Transcribe each line of the records below exactly, excluding any embedded images.

:: Web page edit records ::
<<<<
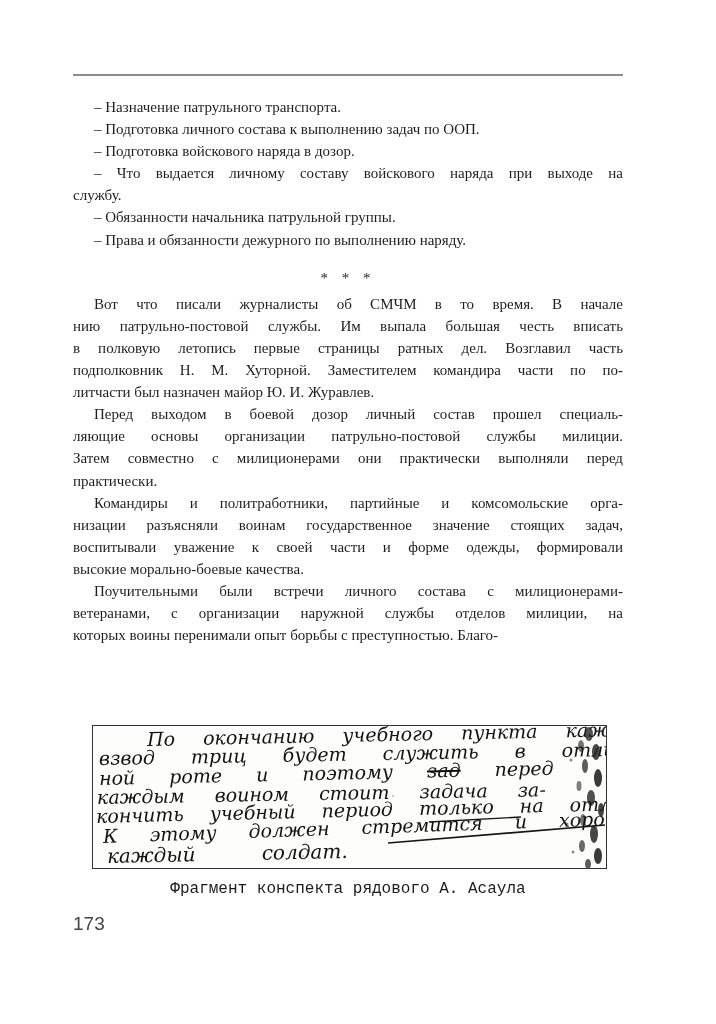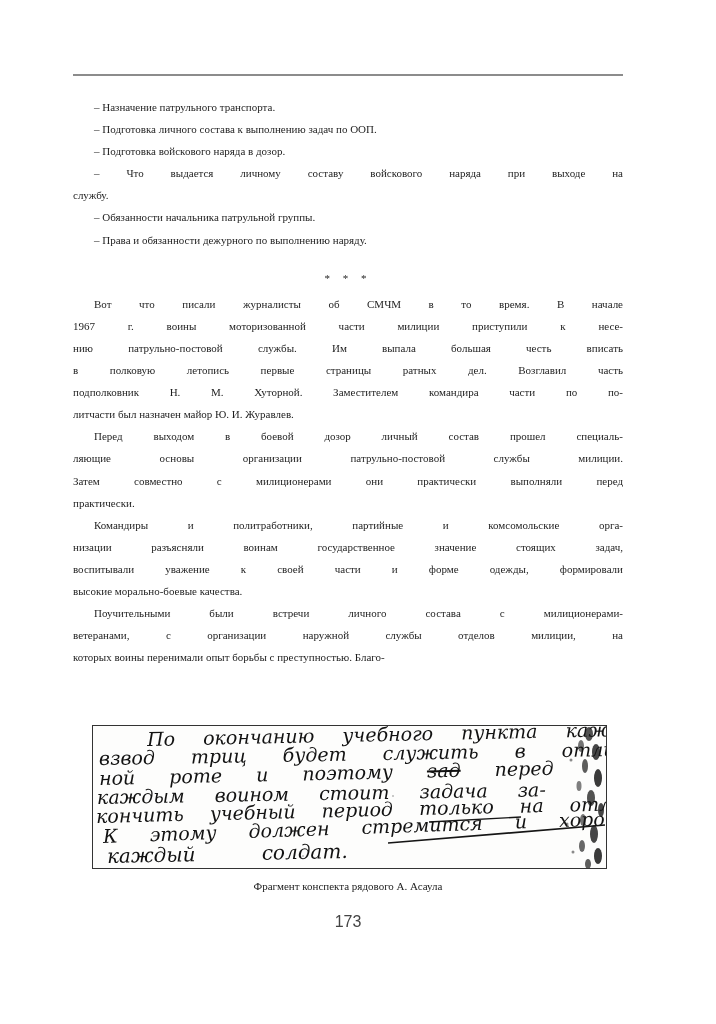--- a/index.html
+++ b/index.html
@@ -24,7 +24,7 @@
     position: absolute;
     left: 73px; top: 96px;
     width: 550px;
-    font-size: 11px;
+    font-size: 15px;
     line-height: 22.1px;
     color: #1e1e1e;
   }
>>>>
:: Your response ::
--- a/index.html
+++ b/index.html
@@ -24,7 +24,7 @@
     position: absolute;
     left: 73px; top: 96px;
     width: 550px;
-    font-size: 11px;
+    font-size: 15px;
     line-height: 22.1px;
     color: #1e1e1e;
   }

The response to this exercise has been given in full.